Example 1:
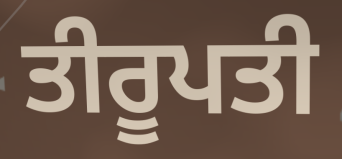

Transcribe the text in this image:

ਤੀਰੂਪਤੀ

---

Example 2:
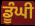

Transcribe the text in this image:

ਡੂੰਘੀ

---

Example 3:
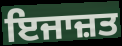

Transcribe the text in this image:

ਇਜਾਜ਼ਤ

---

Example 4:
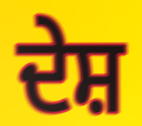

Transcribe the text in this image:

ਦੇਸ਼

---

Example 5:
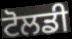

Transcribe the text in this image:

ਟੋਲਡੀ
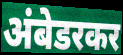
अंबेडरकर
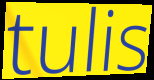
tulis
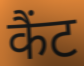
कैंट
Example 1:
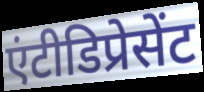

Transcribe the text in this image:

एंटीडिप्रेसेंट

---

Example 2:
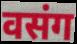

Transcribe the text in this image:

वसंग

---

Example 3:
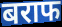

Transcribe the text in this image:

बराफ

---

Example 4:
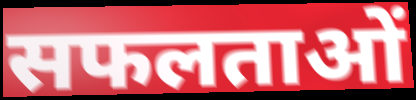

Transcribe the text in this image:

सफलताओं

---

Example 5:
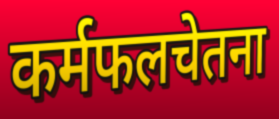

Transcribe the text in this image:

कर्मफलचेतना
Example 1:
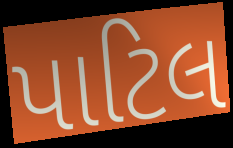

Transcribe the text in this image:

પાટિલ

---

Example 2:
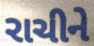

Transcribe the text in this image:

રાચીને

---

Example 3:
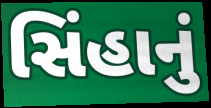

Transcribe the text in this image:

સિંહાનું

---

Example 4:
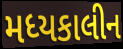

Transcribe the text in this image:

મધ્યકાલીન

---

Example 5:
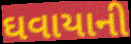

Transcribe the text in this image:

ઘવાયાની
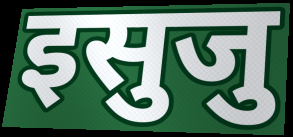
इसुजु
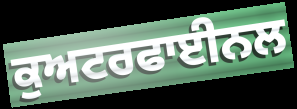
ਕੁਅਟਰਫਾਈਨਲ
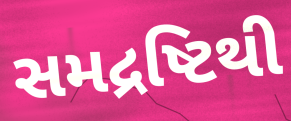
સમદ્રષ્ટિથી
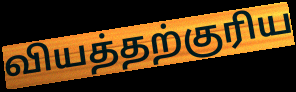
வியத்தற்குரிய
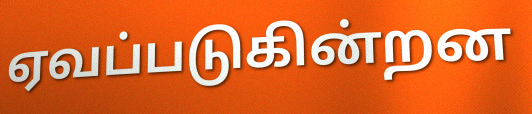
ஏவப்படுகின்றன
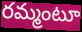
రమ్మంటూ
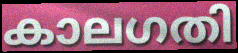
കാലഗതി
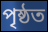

^^^^^^^^^^^^^^^^

**The problem**
Write out each entry again exactly, and skip the pictures.

**Response**
Example 1:

Transcribe the text in this image:

ਤੀਰੂਪਤੀ

---

Example 2:

Transcribe the text in this image:

ਡੂੰਘੀ

---

Example 3:

Transcribe the text in this image:

ਇਜਾਜ਼ਤ

---

Example 4:

Transcribe the text in this image:

ਦੇਸ਼

---

Example 5:

Transcribe the text in this image:

ਟੋਲਡੀ
अंबेडरकर
tulis
कैंट
Example 1:

Transcribe the text in this image:

एंटीडिप्रेसेंट

---

Example 2:

Transcribe the text in this image:

वसंग

---

Example 3:

Transcribe the text in this image:

बराफ

---

Example 4:

Transcribe the text in this image:

सफलताओं

---

Example 5:

Transcribe the text in this image:

कर्मफलचेतना
Example 1:

Transcribe the text in this image:

પાટિલ

---

Example 2:

Transcribe the text in this image:

રાચીને

---

Example 3:

Transcribe the text in this image:

સિંહાનું

---

Example 4:

Transcribe the text in this image:

મધ્યકાલીન

---

Example 5:

Transcribe the text in this image:

ઘવાયાની
इसुजु
ਕੁਅਟਰਫਾਈਨਲ
સમદ્રષ્ટિથી
வியத்தற்குரிய
ஏவப்படுகின்றன
రమ్మంటూ
കാലഗതി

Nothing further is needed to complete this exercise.